A function of the Android storage mechanism opens up an attack surface that affects all Android devices, and allows an attacker to corrupt data, steal sensitive information or even take control of a mobile phone.
Simply put, the issue – dubbed “man in the disk” – allows a bad actor to hijack the communications between privileged apps and the device disk, bypassing sandbox protections to gain access to app functions and potentially wreak havoc.
Android’s OS makes use of two types of storage – internal storage which provides every app with its own sandbox; and an external storage mechanism that uses a removable SD card. This latter storage is shared across the OS, because it’s designed to enable apps to transfer data from one app to another. So, if a user takes a picture and then wants to send it to someone using a messaging app, the external storage is the platform that allows this to happen.

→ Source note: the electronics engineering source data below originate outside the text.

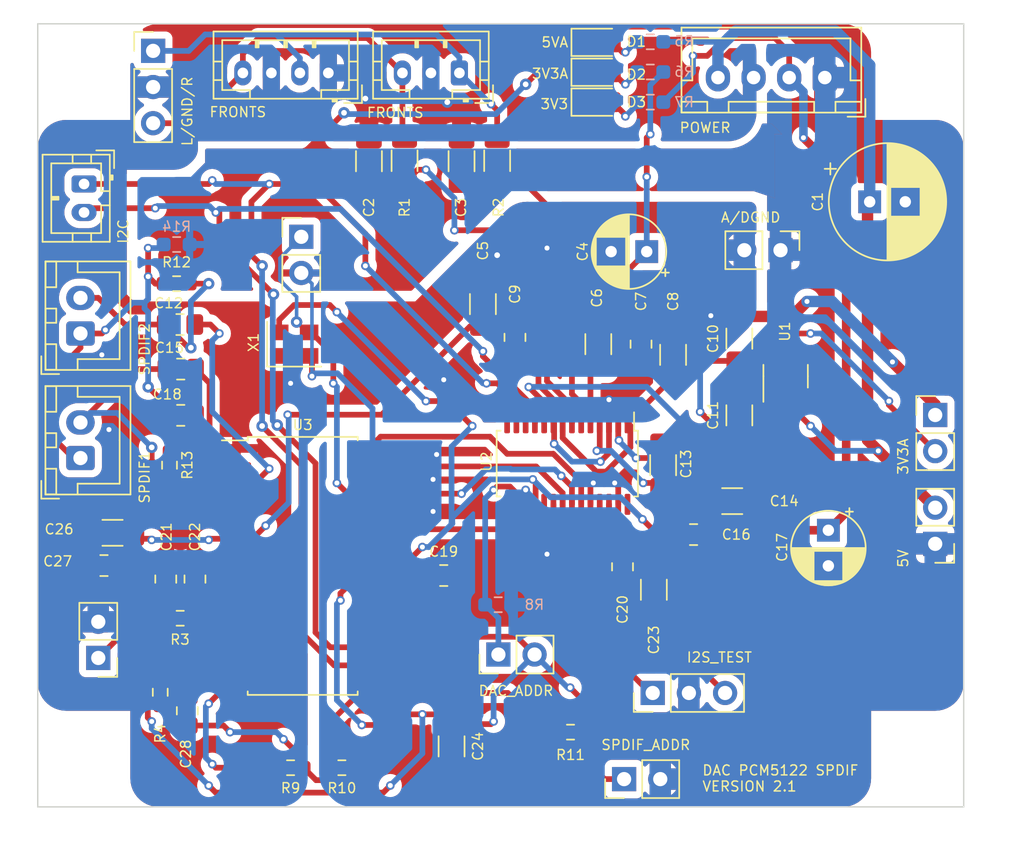
<source format=kicad_pcb>
(kicad_pcb (version 20221018) (generator pcbnew)

  (general
    (thickness 1.6)
  )

  (paper "A4")
  (layers
    (0 "F.Cu" signal)
    (31 "B.Cu" signal)
    (32 "B.Adhes" user "B.Adhesive")
    (33 "F.Adhes" user "F.Adhesive")
    (34 "B.Paste" user)
    (35 "F.Paste" user)
    (36 "B.SilkS" user "B.Silkscreen")
    (37 "F.SilkS" user "F.Silkscreen")
    (38 "B.Mask" user)
    (39 "F.Mask" user)
    (40 "Dwgs.User" user "User.Drawings")
    (41 "Cmts.User" user "User.Comments")
    (42 "Eco1.User" user "User.Eco1")
    (43 "Eco2.User" user "User.Eco2")
    (44 "Edge.Cuts" user)
    (45 "Margin" user)
    (46 "B.CrtYd" user "B.Courtyard")
    (47 "F.CrtYd" user "F.Courtyard")
    (48 "B.Fab" user)
    (49 "F.Fab" user)
    (50 "User.1" user)
    (51 "User.2" user)
    (52 "User.3" user)
    (53 "User.4" user)
    (54 "User.5" user)
    (55 "User.6" user)
    (56 "User.7" user)
    (57 "User.8" user)
    (58 "User.9" user)
  )

  (setup
    (stackup
      (layer "F.SilkS" (type "Top Silk Screen"))
      (layer "F.Paste" (type "Top Solder Paste"))
      (layer "F.Mask" (type "Top Solder Mask") (thickness 0.01))
      (layer "F.Cu" (type "copper") (thickness 0.035))
      (layer "dielectric 1" (type "core") (thickness 1.51) (material "FR4") (epsilon_r 4.5) (loss_tangent 0.02))
      (layer "B.Cu" (type "copper") (thickness 0.035))
      (layer "B.Mask" (type "Bottom Solder Mask") (thickness 0.01))
      (layer "B.Paste" (type "Bottom Solder Paste"))
      (layer "B.SilkS" (type "Bottom Silk Screen"))
      (copper_finish "None")
      (dielectric_constraints no)
    )
    (pad_to_mask_clearance 0)
    (grid_origin 176.8 88)
    (pcbplotparams
      (layerselection 0x00010fc_ffffffff)
      (plot_on_all_layers_selection 0x0000000_00000000)
      (disableapertmacros false)
      (usegerberextensions false)
      (usegerberattributes true)
      (usegerberadvancedattributes true)
      (creategerberjobfile true)
      (dashed_line_dash_ratio 12.000000)
      (dashed_line_gap_ratio 3.000000)
      (svgprecision 6)
      (plotframeref false)
      (viasonmask false)
      (mode 1)
      (useauxorigin false)
      (hpglpennumber 1)
      (hpglpenspeed 20)
      (hpglpendiameter 15.000000)
      (dxfpolygonmode true)
      (dxfimperialunits true)
      (dxfusepcbnewfont true)
      (psnegative false)
      (psa4output false)
      (plotreference true)
      (plotvalue true)
      (plotinvisibletext false)
      (sketchpadsonfab false)
      (subtractmaskfromsilk false)
      (outputformat 1)
      (mirror false)
      (drillshape 0)
      (scaleselection 1)
      (outputdirectory "")
    )
  )

  (net 0 "")
  (net 1 "3V3")
  (net 2 "AGND")
  (net 3 "VOUT1")
  (net 4 "LEFT_FRONT")
  (net 5 "VOUT2")
  (net 6 "RIGHT_FRONT")
  (net 7 "Net-(D1-A)")
  (net 8 "Net-(D2-A)")
  (net 9 "GND")
  (net 10 "Net-(U2-VNEG)")
  (net 11 "5V")
  (net 12 "I2S_DATA")
  (net 13 "I2S_BCLK")
  (net 14 "I2S_LRCLK")
  (net 15 "3V3A")
  (net 16 "I2S_SCLK")
  (net 17 "Net-(U2-CAPP)")
  (net 18 "Net-(U2-CAPM)")
  (net 19 "Net-(U2-LDOO)")
  (net 20 "Net-(D3-A)")
  (net 21 "unconnected-(U2-GPIO5{slash}ATT0-Pad13)")
  (net 22 "unconnected-(U2-GPIO4{slash}MAST-Pad14)")
  (net 23 "unconnected-(U2-GPIO3{slash}AGNS-Pad15)")
  (net 24 "unconnected-(U2-GPIO6{slash}FLT-Pad19)")
  (net 25 "SCL")
  (net 26 "SDA")
  (net 27 "unconnected-(U2-XSMT-Pad25)")
  (net 28 "I2C_ADDR")
  (net 29 "Net-(U3-~{RESET})")
  (net 30 "unconnected-(U3-C{slash}GPO1-Pad19)")
  (net 31 "SPDIF_P1")
  (net 32 "SPDIF_P2")
  (net 33 "Net-(U3-RXN)")
  (net 34 "Net-(U3-RXP0)")
  (net 35 "Net-(U3-RXP1)")
  (net 36 "FILT")
  (net 37 "Net-(C21-Pad1)")
  (net 38 "Net-(U3-AD0{slash}~{CS}{slash}NV{slash}RERR)")
  (net 39 "Net-(U3-AD1{slash}CDIN{slash}~{AUDIO})")
  (net 40 "Net-(J11-Pin_1)")
  (net 41 "OMCK")
  (net 42 "unconnected-(X1-EN-Pad1)")
  (net 43 "GPO0")
  (net 44 "FGND")

  (footprint "LED_SMD:LED_0805_2012Metric_Pad1.15x1.40mm_HandSolder" (layer "F.Cu") (at 77.125 27.9))

  (footprint "Capacitor_SMD:C_0805_2012Metric_Pad1.18x1.45mm_HandSolder" (layer "F.Cu") (at 47.8375 48.75))

  (footprint "Capacitor_SMD:C_1206_3216Metric_Pad1.33x1.80mm_HandSolder" (layer "F.Cu") (at 81.7 55.5 90))

  (footprint "Resistor_SMD:R_1206_3216Metric_Pad1.30x1.75mm_HandSolder" (layer "F.Cu") (at 70.05 34.12 -90))

  (footprint "LED_SMD:LED_0805_2012Metric_Pad1.15x1.40mm_HandSolder" (layer "F.Cu") (at 77.125 25.8))

  (footprint "Capacitor_SMD:C_1206_3216Metric_Pad1.33x1.80mm_HandSolder" (layer "F.Cu") (at 81.05 64.25 -90))

  (footprint "Capacitor_SMD:C_1206_3216Metric_Pad1.33x1.80mm_HandSolder" (layer "F.Cu") (at 86.55 58.025))

  (footprint "Capacitor_SMD:C_0805_2012Metric_Pad1.18x1.45mm_HandSolder" (layer "F.Cu") (at 71.3 46.525 90))

  (footprint "Capacitor_SMD:C_1206_3216Metric_Pad1.33x1.80mm_HandSolder" (layer "F.Cu") (at 87.05 52 -90))

  (footprint "Connector_PinHeader_2.54mm:PinHeader_1x03_P2.54mm_Vertical" (layer "F.Cu") (at 80.97 71.5 90))

  (footprint "Package_SO:TSSOP-28_4.4x9.7mm_P0.65mm" (layer "F.Cu") (at 74.975 55.3875 -90))

  (footprint "Connector_PinHeader_2.54mm:PinHeader_1x02_P2.54mm_Vertical" (layer "F.Cu") (at 56.3 39.46))

  (footprint "Capacitor_SMD:C_1206_3216Metric_Pad1.33x1.80mm_HandSolder" (layer "F.Cu") (at 67.55 34.15 -90))

  (footprint "Resistor_SMD:R_0603_1608Metric_Pad0.98x0.95mm_HandSolder" (layer "F.Cu") (at 46.4 71.45 90))

  (footprint "Resistor_SMD:R_0603_1608Metric_Pad0.98x0.95mm_HandSolder" (layer "F.Cu") (at 59.15 76.75 180))

  (footprint "Connector_JST:JST_PH_B3B-PH-K_1x03_P2.00mm_Vertical" (layer "F.Cu") (at 67.4 27.95 180))

  (footprint "Resistor_SMD:R_0603_1608Metric_Pad0.98x0.95mm_HandSolder" (layer "F.Cu") (at 55.55 76.75 180))

  (footprint "Resistor_SMD:R_1206_3216Metric_Pad1.30x1.75mm_HandSolder" (layer "F.Cu") (at 63.55 34.12 -90))

  (footprint "Capacitor_SMD:C_1206_3216Metric_Pad1.33x1.80mm_HandSolder" (layer "F.Cu") (at 43.05 60.25))

  (footprint "Resistor_SMD:R_0603_1608Metric_Pad0.98x0.95mm_HandSolder" (layer "F.Cu") (at 47.05 55.5 90))

  (footprint "Capacitor_SMD:C_0805_2012Metric_Pad1.18x1.45mm_HandSolder" (layer "F.Cu") (at 48.3 72.75 90))

  (footprint "Resistor_SMD:R_0603_1608Metric_Pad0.98x0.95mm_HandSolder" (layer "F.Cu") (at 75.2 74.25 180))

  (footprint "Connector_JST:JST_PH_B2B-PH-K_1x02_P2.00mm_Vertical" (layer "F.Cu") (at 41.05 35.75 -90))

  (footprint "Capacitor_SMD:C_1206_3216Metric_Pad1.33x1.80mm_HandSolder" (layer "F.Cu") (at 82.4 47.75 90))

  (footprint "Package_TO_SOT_SMD:TSOT-23-5" (layer "F.Cu") (at 90.3 49.25 90))

  (footprint "Capacitor_SMD:C_0805_2012Metric_Pad1.18x1.45mm_HandSolder" (layer "F.Cu") (at 46.7875 63.5 90))

  (footprint "Capacitor_THT:CP_Radial_D8.0mm_P2.50mm" (layer "F.Cu") (at 96.2 37))

  (footprint "Capacitor_SMD:C_0805_2012Metric_Pad1.18x1.45mm_HandSolder" (layer "F.Cu") (at 47.8375 52))

  (footprint "Oscillator:Oscillator_SMD_Abracon_ASE-4Pin_3.2x2.5mm" (layer "F.Cu") (at 55.8 47))

  (footprint "Connector_JST:JST_XH_B2B-XH-A_1x02_P2.50mm_Vertical" (layer "F.Cu") (at 40.8 55 90))

  (footprint "Package_SO:SOIC-28W_7.5x17.9mm_P1.27mm" (layer "F.Cu") (at 56.4 62.575))

  (footprint "Connector_PinHeader_2.54mm:PinHeader_1x02_P2.54mm_Vertical" (layer "F.Cu") (at 70.1375 68.8 90))

  (footprint "Capacitor_SMD:C_0805_2012Metric_Pad1.18x1.45mm_HandSolder" (layer "F.Cu") (at 80.15 47 -90))

  (footprint "Capacitor_THT:CP_Radial_D5.0mm_P2.50mm" (layer "F.Cu") (at 93.3 60.069888 -90))

  (footprint "Connector_PinHeader_2.54mm:PinHeader_1x03_P2.54mm_Vertical" (layer "F.Cu") (at 45.9 26.4))

  (footprint "Connector_PinHeader_2.54mm:PinHeader_1x02_P2.54mm_Vertical" (layer "F.Cu")
    (tstamp 94890bc9-d12f-4552-92b9-ba58af56cf36)
    (at 89.94 40.4 -90)
    (descr "Through hole straight pin header, 1x02, 2.54mm pitch, single row")
    (tags "Through hole pin header THT 1x02 2.54mm single row")
    (property "Sheetfile" "DAC.kicad_sch")
    (property "Sheetname" "")
    (property "ki_description" "Generic connector, single row, 01x02, script generated")
    (property "ki_keywords" "connector")
    (path "/815fa5c5-2c60-4bd5-b62f-e6030516ba92")
    (attr through_hole)
    (fp_text reference "J5" (at 0 -2.33 90 unlocked) (layer "F.SilkS") hide
        (effects (font (size 0.7 0.7) (thickness 0.1)))
      (tstamp a1d3b8c5-d9e5-4e7c-8aff-63322cb5672f)
    )
    (fp_text value "Conn_01x02_Pin" (at 0 4.87 90) (layer "F.Fab")
        (effects (font (size 1 1) (thickness 0.15)))
      (tstamp fcd93802-acb8-40d3-82c1-49d2bd2da0c3)
    )
    (fp_text user "${REFERENCE}" (at 0 1.27) (layer "F.Fab")
        (effects (font (size 1 1) (thickness 0.15)))
      (tstamp 19704ef9-1ced-4b92-a8c7-b711ba3ca26f)
    )
    (fp_line (start -1.33 -1.33) (end 0 -1.33)
      (stroke (width 0.12) (type solid)) (layer "F.SilkS") (tstamp a9b23cf5-b72a-4411-b812-ef10875203fe))
    (fp_line (start -1.33 0) (end -1.33 -1.
... [693721 chars truncated]
</source>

“These are temporary files written to external storage, and they enable many legitimate uses of data propagation across apps,” said Check Point’s Orli Gan, head of threat prevention product management, in an interview with Threatpost at DEF CON 2018.
The issue, according to Check Point research that it presented at the hacking conference on Sunday, is that there are no built-in protections against malicious data sharing; rather, Google provides developer guidelines meant to provide a road map for security best practices. These include advice such as never writing critical data files to the external storage, and not using it to store executables or files that impact the way apps operate. Also, external storage files should be signed and cryptographically verified prior to dynamic loading, Google advises.
“However, as we know, developers do not always follow guidelines,” Gan said. “They may have their own agendas, or they’re lazy, or ignorant to security, or they just haven’t bothered reading them. We started looking at that and sampling a small set of apps, and saw that not complying with guidelines is a common thing.”
In fact, roughly half of the Android apps in Google Play that Check Point examined did not comply with the guidelines. The firm examined Google Translate (see video embedded, below), Yandex Translate, Google Voice Typing, Google Text-to-Speech and Xiaomi Browser, among others.
“Some of the apps in question are made by Google themselves,” said Gan. “So even Google’s own developers don’t necessarily follow Android guidelines.”
This lack of diligence opens up the data that an application writes to the external storage to interlopers.
“Apps monitor what’s being written to the shared external storage component – and an attacker can use this fact to ultimately replace that data to cause any number of results,” Gan explained. “The way an attacker uses this is that he would convince a user to download a conceivably naïve app – a flashlight, a game, something trivial. Once that app is installed, then the attacker has a way to continuously monitor that external storage – because all Android apps have visibility to it. He can see when apps are writing to to that storage – and can simply replace its data with his own data.”
This can be abused to install another app in the background without the user’s knowledge; and further, whatever privileges the attacked app has, the bad code can gain access to all of those privileges for its own purposes.
“If you have an improperly developed app with high privileges, such as one that allows access to the camera, microphone, contact list etc., the malicious app can inject code running in context of app to make use of those,” Gan explained.
For instance, in the case of Google Translate, Yandex Translate and Google Voice Typing, Check Point found that the developers failed to validate the integrity of data read from the external storage. As such, the team was able to compromise certain files required by these apps, resulting in the crash of each of them – which in turn opened the door to code injection.
Check Point approached the developers of the vulnerable applications, and Gan said that “most, not all” chose to fix it – Google was in the former camp, although it was not as responsive on the built-in protection front; Gan said that its Android team told Check Point that the responsibility lies with developers to be secure when they create applications.
This lack of tackling built-in protections is problematic, she said.
“Two decades ago, you just needed a buffer overflow to inject code into Windows – it was simple to craft malware to run in the context of the OS. One could always argue that the developer didn’t follow the guidelines and introduce the right checks and balances, but the security landscape didn’t improve until MSFT and Intel introduced built-in protections. There are millions of developers and it’s unrealistic to expect them to all put security first. Solving the problem of this attack surface is not going to happen without the help of the OS-maker.”